◆ **Quoted text**:
The necessity is just this: The browser’s devtools can only be accessed through a background extension script but selenium exposes just an ordinary page script. The har-export-trigger helps by defining an object in the page context that can request the HAR from the background.
from selenium import webdriver
options = webdriver.FirefoxOptions()
# open the devtools right from the start
options.add_argument("--devtools")
profile = webdriver.FirefoxProfile()
# switch to the netmonitor
profile.set_preference("devtools.toolbox.selectedTool", "netmonitor")
# keep the network log when changing pages
profile.set_preference("devtools.netmonitor.persistlog", True)
browser = webdriver.Firefox(
firefox_options=options,
firefox_profile=profile,
)
# record interesting stuff
...
# load extension
# (temporary is required when addon is not signed by mozilla)
browser.install_addon("har-export-trigger.zip", temporary=True)
# call the secret 'HAR.triggerExport()' function
# and return the result of the promise to python
har_data = browser.execute_async_script(
"HAR.triggerExport().then(arguments[0]);"
)
The data-flow is a bit over-the-top:
- background loads HAR data as js object
- passes it as message to the page context
- there it will be transmitted to selenium (probably as json)
- and python extracts it as a python dict
It’s probably not good for capturing HD videos but quite helpful for everything else.

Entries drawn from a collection

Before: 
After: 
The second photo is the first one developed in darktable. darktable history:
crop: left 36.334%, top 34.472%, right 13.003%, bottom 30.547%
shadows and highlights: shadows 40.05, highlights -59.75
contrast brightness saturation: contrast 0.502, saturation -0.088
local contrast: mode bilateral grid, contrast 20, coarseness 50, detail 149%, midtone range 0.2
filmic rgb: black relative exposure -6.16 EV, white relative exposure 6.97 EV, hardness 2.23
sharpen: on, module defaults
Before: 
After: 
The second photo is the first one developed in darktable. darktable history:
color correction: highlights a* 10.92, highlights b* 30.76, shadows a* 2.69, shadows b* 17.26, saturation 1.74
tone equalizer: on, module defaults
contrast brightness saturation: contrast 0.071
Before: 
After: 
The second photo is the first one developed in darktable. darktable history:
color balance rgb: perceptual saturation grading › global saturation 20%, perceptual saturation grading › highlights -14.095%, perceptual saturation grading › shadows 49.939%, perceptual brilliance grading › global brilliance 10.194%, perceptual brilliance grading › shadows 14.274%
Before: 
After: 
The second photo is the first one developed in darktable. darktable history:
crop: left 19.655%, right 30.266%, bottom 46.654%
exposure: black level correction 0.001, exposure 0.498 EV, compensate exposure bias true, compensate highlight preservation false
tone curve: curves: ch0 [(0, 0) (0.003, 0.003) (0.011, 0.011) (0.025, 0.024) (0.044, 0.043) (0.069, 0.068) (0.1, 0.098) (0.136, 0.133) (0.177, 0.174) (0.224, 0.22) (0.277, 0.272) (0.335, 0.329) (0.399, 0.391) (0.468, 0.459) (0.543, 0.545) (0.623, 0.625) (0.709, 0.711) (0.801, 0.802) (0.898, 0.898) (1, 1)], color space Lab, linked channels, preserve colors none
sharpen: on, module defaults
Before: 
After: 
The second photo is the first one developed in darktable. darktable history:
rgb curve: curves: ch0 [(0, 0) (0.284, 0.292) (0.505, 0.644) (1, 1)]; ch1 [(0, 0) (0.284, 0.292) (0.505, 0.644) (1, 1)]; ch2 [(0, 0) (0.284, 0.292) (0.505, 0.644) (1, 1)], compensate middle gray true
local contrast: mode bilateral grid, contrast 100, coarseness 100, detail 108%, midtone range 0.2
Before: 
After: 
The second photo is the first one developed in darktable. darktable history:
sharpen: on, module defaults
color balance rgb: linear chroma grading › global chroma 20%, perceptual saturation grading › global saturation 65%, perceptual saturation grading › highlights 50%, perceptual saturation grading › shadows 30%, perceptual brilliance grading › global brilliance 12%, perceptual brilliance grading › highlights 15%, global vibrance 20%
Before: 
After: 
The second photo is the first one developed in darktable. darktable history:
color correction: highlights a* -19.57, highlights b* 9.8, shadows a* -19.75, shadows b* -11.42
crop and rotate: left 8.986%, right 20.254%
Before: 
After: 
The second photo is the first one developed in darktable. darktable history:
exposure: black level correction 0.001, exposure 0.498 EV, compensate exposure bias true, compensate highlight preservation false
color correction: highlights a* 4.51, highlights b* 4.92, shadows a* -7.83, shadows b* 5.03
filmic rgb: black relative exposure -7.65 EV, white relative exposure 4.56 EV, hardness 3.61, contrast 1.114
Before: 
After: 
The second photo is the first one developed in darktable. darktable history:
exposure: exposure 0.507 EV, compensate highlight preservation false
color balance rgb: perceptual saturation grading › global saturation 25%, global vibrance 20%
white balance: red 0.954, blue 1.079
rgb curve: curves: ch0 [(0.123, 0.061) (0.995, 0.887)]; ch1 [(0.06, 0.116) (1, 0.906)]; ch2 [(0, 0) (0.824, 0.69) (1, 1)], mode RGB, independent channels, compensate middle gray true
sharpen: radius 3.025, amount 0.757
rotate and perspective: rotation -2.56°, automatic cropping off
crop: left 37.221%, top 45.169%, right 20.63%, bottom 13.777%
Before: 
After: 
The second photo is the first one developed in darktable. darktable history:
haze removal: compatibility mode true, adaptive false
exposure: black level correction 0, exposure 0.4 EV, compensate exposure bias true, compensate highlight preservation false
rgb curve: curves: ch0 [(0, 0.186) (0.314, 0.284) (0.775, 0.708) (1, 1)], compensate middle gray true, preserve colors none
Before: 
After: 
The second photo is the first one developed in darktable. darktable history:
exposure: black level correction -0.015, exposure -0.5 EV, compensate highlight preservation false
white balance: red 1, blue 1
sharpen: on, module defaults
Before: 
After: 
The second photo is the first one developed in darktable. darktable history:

◆ **Exercise instructions**: Reproduce the stretch from "# record interesting" through "(probably as json)" in the text on HAR export with Selenium, character for character. Rely solely on the text on HAR export with Selenium.

◆ **Correct output**:
# record interesting stuff
...
# load extension
# (temporary is required when addon is not signed by mozilla)
browser.install_addon("har-export-trigger.zip", temporary=True)
# call the secret 'HAR.triggerExport()' function
# and return the result of the promise to python
har_data = browser.execute_async_script(
"HAR.triggerExport().then(arguments[0]);"
)
The data-flow is a bit over-the-top:
- background loads HAR data as js object
- passes it as message to the page context
- there it will be transmitted to selenium (probably as json)